Na rua, diz Goto, "tudo é coletivo, escapa ao controle, aparece e desaparece". É preciso ter outros conhecimentos – a exemplo da própria geografia urbana – e entender que o tal do efêmero, tão discutido nos circuito ilustrados, chega a ser cruel. Daí suas preocupações com a memória, com os mapas de ruas perdidas e – pasme quem apostou o contrário – sua profissão de fé no poder da arte, da qual, há quem aposte, afastou-se. "Todo mundo pode entender essa linguagem. É o que nos une no meio de tantas situações complexas".

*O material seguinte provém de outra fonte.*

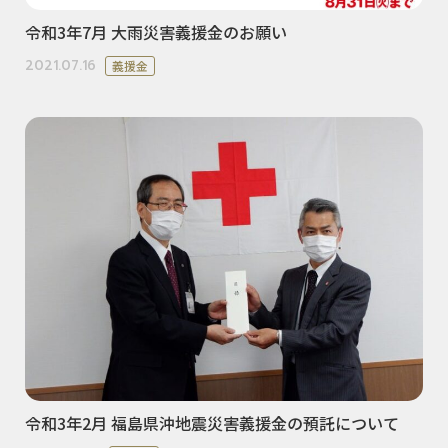
令和3年7月 大雨災害義援金のお願い
2021.07.16
義援金
令和3年2月 福島県沖地震災害義援金の預託について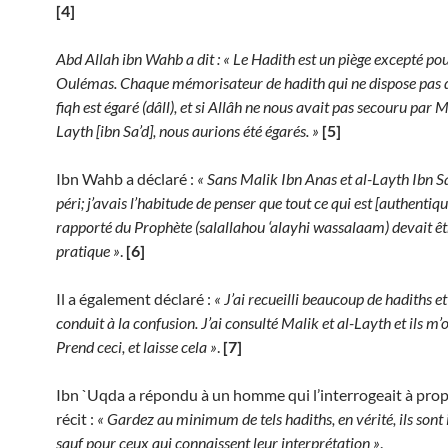
[4]
Abd Allah ibn Wahb a dit : « Le Hadith est un piège excepté pou
Oulémas. Chaque mémorisateur de hadith qui ne dispose pas
fiqh est égaré (dâll), et si Allâh ne nous avait pas secouru par Mâ
Layth [ibn Sa’d], nous aurions été égarés. »
[5]
Ibn Wahb a déclaré :
« Sans Malik Ibn Anas et al-Layth Ibn Sa’
péri; j’avais l’habitude de penser que tout ce qui est [authenti
rapporté du Prophète (salallahou ‘alayhi wassalaam) devait êt
pratique »
.
[6]
Il a également déclaré :
« J’ai recueilli beaucoup de hadiths et
conduit à la confusion. J’ai consulté Malik et al-Layth et ils m’on
Prend ceci, et laisse cela »
.
[7]
Ibn `Uqda a répondu à un homme qui l’interrogeait à pro
récit :
« Gardez au minimum de tels hadiths, en vérité, ils sont
sauf pour ceux qui connaissent leur interprétation »
.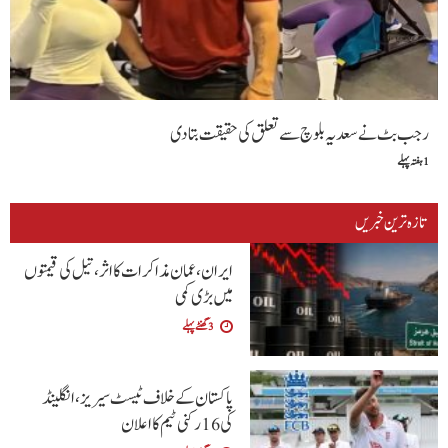
ب بٹ نے سعدیہ بلوچ سے تعلق کی حقیقت بتادی
ہ ترین خبریں
ایران، عمان مذاکرات کا اثر، تیل کی قیمتوں
میں بڑی کمی
3 گھنٹے پہلے
پاکستان کے خلاف ٹیسٹ سیریز، انگلینڈ
کی 16 رکنی ٹیم کا اعلان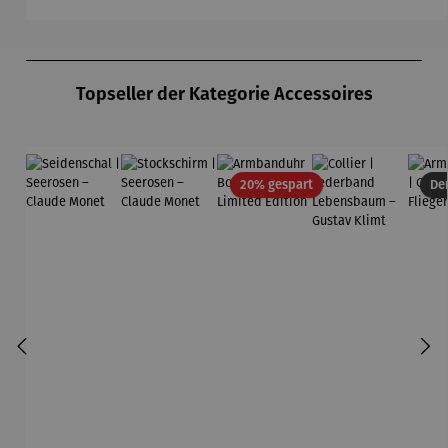
Produktgalerie überspringen
Topseller der Kategorie Accessoires
Rabatt
20% gespart
Der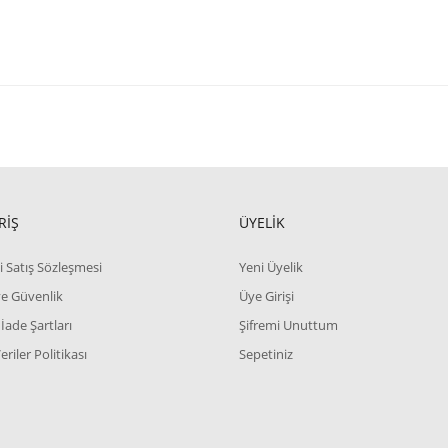
RİŞ
ÜYELİK
i Satış Sözleşmesi
Yeni Üyelik
 ve Güvenlik
Üye Girişi
 İade Şartları
Şifremi Unuttum
Veriler Politikası
Sepetiniz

Uma das inspirações do "artista que perambula" é o nonagenário franco-marroquino Alain Badiou. O filósofo rejeita a crítica pela crítica, discurso pelo discurso. Prefere tratar da reverberação das atitudes, da ação propositiva no tempo e no espaço, da captura dos pequenos contextos, nos quais a diversidade está se dando a conhecer. Nem é preciso dizer que as manifestações dos últimos dias ocupam os pensamentos de Goto, o leitor de Badiou. "Estamos diante de uma deflagração de realidades", diz, lembrando outro guru – Hélio Oiticica. "Uma afirmação da vida... A gente, como artista, pode dizer que a realidade se tornou caleidoscópica, mas...", conversa, logo avisando que não é essa sua praia. A vida, para Newton Goto, é perto.